#### [Your objective]
Copy every line of the rows below without any change, and leave the pictures out of your copy.

Text data extracted from pages
■ ■ ■ ■
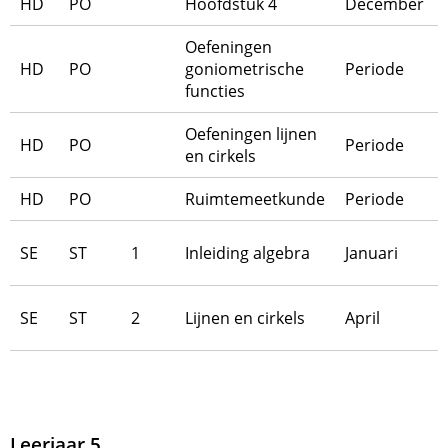
HD
PO
Hoofdstuk 4
December
Oefeningen
HD
PO
goniometrische
Periode
functies
Oefeningen lijnen
HD
PO
Periode
en cirkels
HD
PO
Ruimtemeetkunde
Periode
SE
ST
1
Inleiding algebra
Januari
SE
ST
2
Lijnen en cirkels
April
Leerjaar 5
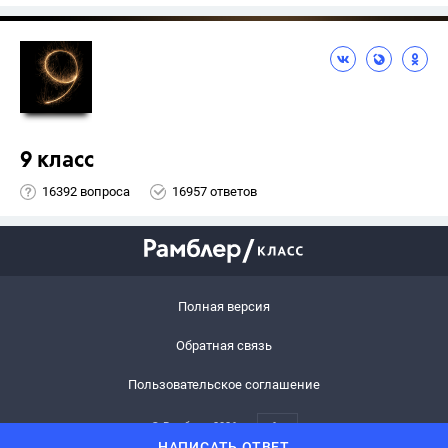
9 класс
16392 вопроса
16957 ответов
Полная версия
Обратная связь
Пользовательское соглашение
© Рамблер,
2026
6+
НАПИСАТЬ ОТВЕТ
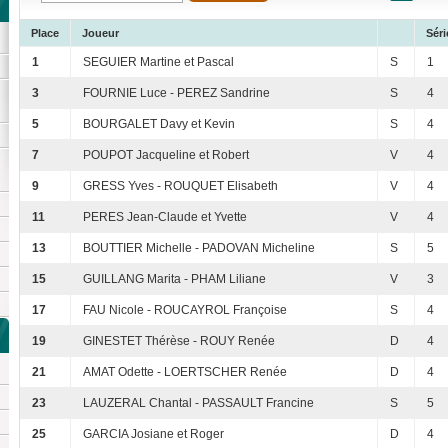
Place
Joueur
Séri
1
SEGUIER Martine et Pascal
S
1
3
FOURNIE Luce - PEREZ Sandrine
S
4
5
BOURGALET Davy et Kevin
S
4
7
POUPOT Jacqueline et Robert
V
4
9
GRESS Yves - ROUQUET Elisabeth
V
4
11
PERES Jean-Claude et Yvette
V
4
13
BOUTTIER Michelle - PADOVAN Micheline
S
5
15
GUILLANG Marita - PHAM Liliane
V
3
17
FAU Nicole - ROUCAYROL Françoise
S
4
19
GINESTET Thérèse - ROUY Renée
D
4
21
AMAT Odette - LOERTSCHER Renée
D
4
23
LAUZERAL Chantal - PASSAULT Francine
S
5
25
GARCIA Josiane et Roger
D
4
■ ■ ■ ■
#### [Reply to the exercise]
HD
PO
Hoofdstuk 4
December
Oefeningen
HD
PO
goniometrische
Periode
functies
Oefeningen lijnen
HD
PO
Periode
en cirkels
HD
PO
Ruimtemeetkunde
Periode
SE
ST
1
Inleiding algebra
Januari
SE
ST
2
Lijnen en cirkels
April
Leerjaar 5
9 класс
16392 вопроса
16957 ответов
Полная версия
Обратная связь
Пользовательское соглашение
© Рамблер,
2026
6+
НАПИСАТЬ ОТВЕТ
Place
Joueur
Séri
1
SEGUIER Martine et Pascal
S
1
3
FOURNIE Luce - PEREZ Sandrine
S
4
5
BOURGALET Davy et Kevin
S
4
7
POUPOT Jacqueline et Robert
V
4
9
GRESS Yves - ROUQUET Elisabeth
V
4
11
PERES Jean-Claude et Yvette
V
4
13
BOUTTIER Michelle - PADOVAN Micheline
S
5
15
GUILLANG Marita - PHAM Liliane
V
3
17
FAU Nicole - ROUCAYROL Françoise
S
4
19
GINESTET Thérèse - ROUY Renée
D
4
21
AMAT Odette - LOERTSCHER Renée
D
4
23
LAUZERAL Chantal - PASSAULT Francine
S
5
25
GARCIA Josiane et Roger
D
4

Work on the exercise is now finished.